▸ **Dokumenttext**

# Soll ich oder soll ich nicht...



## Thorsten (22. Juli 2005)

Hallo Gemeinde,

mir ist mal wieder ein Geistesblitz gekommen  
	

	
	
		
		

		
			





Ich spiele mit den Gedanken meine Filteranlage auf Schwerkraft  umzurüsten.

Zur Zeit wird alles gepumpt (Patronenfilter-Estrosiv) das umstellen an den "Geräten" selber, dürfte nicht  sooo das große Problem darstellen.
Mal wieder ein bischen buddeln und gut ist...  na ja wenn´s denn so einfach wäre  

Was mir allerdings richtige Kopfschmerzen bereitet, nachträglich im Teich den Bodenablauf bzw. Wandablauf zu intregieren.
Den Teich wollte ich nach Möglichkeit so wenig wie möglich um-abbauen (dh. Wasser ablassen,ufer verändern).

Geplant hatte ich folgendes, dass ich ein Wandablauf so tief wie möglich einsetze (sollte einfacher sein als Bodenablauf) nur bringt mir das überhaupt was?

Irgendwo habe ich auch mal gelesen, dass man eine Wanddurchführung  ohne Wasser ablassen zu müssen durchführen kann.
Natürlich habe ich diesen Link nicht mehr und Vorstellen, wie das funktionieren soll, kann ich es mir auch nicht so recht.  

Habt Ihr ein paar gescheite Ideen, wie ich das hinbekomme? 
Betreibt Ihr Schwerkraftfilter bzw. wie sind die Erfahrungen damit?

Über *zahlreiche* Antworten würde ich mich sehr freuen, bevor mein Geistesblitz nach hinten losgeht ....


----------



## Jürgen (22. Juli 2005)

Hallo Thorsten,

wie machst du das nur? Wie kann es einem Selbständigen permanent sooo langweilig sein, dass ihm solche Sachen einfallen? Was habe ich bislang nur falsch gemacht?   

Dein Vorhaben stellt alles in allem kein großes Problem dar. Das Einzige was mir Kopfzerbrechen bereitet ist dein Estro in Schwerkraft. Wie soll das gehen?

▸ **Material**
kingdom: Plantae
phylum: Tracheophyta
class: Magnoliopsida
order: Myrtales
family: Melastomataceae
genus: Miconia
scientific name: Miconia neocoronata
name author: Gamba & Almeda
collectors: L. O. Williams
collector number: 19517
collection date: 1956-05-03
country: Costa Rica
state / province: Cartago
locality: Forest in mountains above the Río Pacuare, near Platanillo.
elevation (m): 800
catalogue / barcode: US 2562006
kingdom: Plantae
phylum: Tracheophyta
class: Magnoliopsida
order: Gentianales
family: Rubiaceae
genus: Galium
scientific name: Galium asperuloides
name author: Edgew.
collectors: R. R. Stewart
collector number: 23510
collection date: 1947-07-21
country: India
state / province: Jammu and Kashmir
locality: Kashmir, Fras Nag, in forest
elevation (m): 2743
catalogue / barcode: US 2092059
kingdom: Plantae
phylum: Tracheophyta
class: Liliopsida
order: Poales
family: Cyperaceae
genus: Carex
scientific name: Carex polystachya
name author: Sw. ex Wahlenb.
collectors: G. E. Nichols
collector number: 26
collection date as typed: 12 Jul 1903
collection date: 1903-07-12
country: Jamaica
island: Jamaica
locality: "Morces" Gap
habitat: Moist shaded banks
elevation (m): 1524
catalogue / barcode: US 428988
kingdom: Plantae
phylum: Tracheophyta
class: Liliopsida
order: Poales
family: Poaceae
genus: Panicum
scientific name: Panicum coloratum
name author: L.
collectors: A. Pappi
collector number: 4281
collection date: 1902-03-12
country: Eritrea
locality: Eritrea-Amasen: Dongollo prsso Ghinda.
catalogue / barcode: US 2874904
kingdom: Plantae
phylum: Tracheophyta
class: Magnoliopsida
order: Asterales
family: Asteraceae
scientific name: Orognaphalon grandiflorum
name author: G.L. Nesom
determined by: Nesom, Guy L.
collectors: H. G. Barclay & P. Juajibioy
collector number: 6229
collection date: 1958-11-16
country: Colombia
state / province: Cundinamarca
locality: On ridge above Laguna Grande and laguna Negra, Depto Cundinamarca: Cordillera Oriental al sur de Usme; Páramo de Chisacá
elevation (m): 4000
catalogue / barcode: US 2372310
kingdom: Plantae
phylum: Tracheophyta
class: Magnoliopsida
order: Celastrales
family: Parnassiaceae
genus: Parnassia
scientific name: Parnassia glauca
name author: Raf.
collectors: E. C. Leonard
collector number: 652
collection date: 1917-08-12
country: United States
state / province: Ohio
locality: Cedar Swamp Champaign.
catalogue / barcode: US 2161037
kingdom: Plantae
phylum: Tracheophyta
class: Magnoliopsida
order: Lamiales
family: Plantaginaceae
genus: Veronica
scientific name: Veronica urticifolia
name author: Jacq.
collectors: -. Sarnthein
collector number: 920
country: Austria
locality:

▸ **Deine Aufgaben**
**A)** Schreibe alle Fragesätze aus Jürgens Beitrag im Forenthread zur Teichfilter-Umrüstung wörtlich heraus.
**B)** Führe den Forenthread zur Teichfilter-Umrüstung nach seinem letzten Satz weiter.

▸ **Ergebnisse pro Aufgabe**
**A)**
wie machst du das nur?
Wie kann es einem Selbständigen permanent sooo langweilig sein, dass ihm solche Sachen einfallen?
Was habe ich bislang nur falsch gemacht?
Wie soll das gehen?

**B)**
Nachträglich eine Wanddurchführung einzubauen ist für einen Handwerker kein Thema. Daraus dann eine Bodenablauf-Skimmer-Kombi anzufertigen sicher auch nicht. Aber das mit dem Estro.... :? .... Ich weiß ned...

MFG...Jürgen


----------



## Nestor (22. Juli 2005)

Jürgen schrieb:
			
		

> Hallo Thorsten,
> 
> wie machst du das nur? Wie kann es einem Selbständigen permanent sooo langweilig sein, dass ihm solche Sachen einfallen? Was habe ich bislang nur falsch gemacht?



Mh?!  :? 



> Nachträglich eine Wanddurchführung einzubauen ist für einen Handwerker kein Thema. Daraus dann eine Bodenablauf-Skimmer-Kombi anzufertigen sicher auch nicht. Aber das mit dem Estro.... :? .... Ich weiß ned...
> 
> MFG...Jürgen



Ich stelle mir nur gerade die Frage, wie das gehen soll wenn noch Wasser drinne ist? Einfach nen Loch an die Stelle graben? Hält das die Folie?!?! Oder wie ist da das Vorgehen? 

Gruß Björn


----------



## Thorsten (22. Juli 2005)

*Hi Jürgen*,

erstmal zu Dir  :twisted: 

laaaangeweile habe ich nur am Wochenende, man(n) braucht ja Beschäftigung!

Das mit den Estrosiv sollte kein Problem darstellen, ein Anschluss für Schwerkraft ist vorhanden (siehe Bild)



*Hi Björn*,

wenn man ein relativ "kleines" Loch erstellt, denke ich dürfte die Folie halten. Ich könnte mich schwarz Ärgern das ich den Link nicht mehr habe...


----------



## Jürgen (22. Juli 2005)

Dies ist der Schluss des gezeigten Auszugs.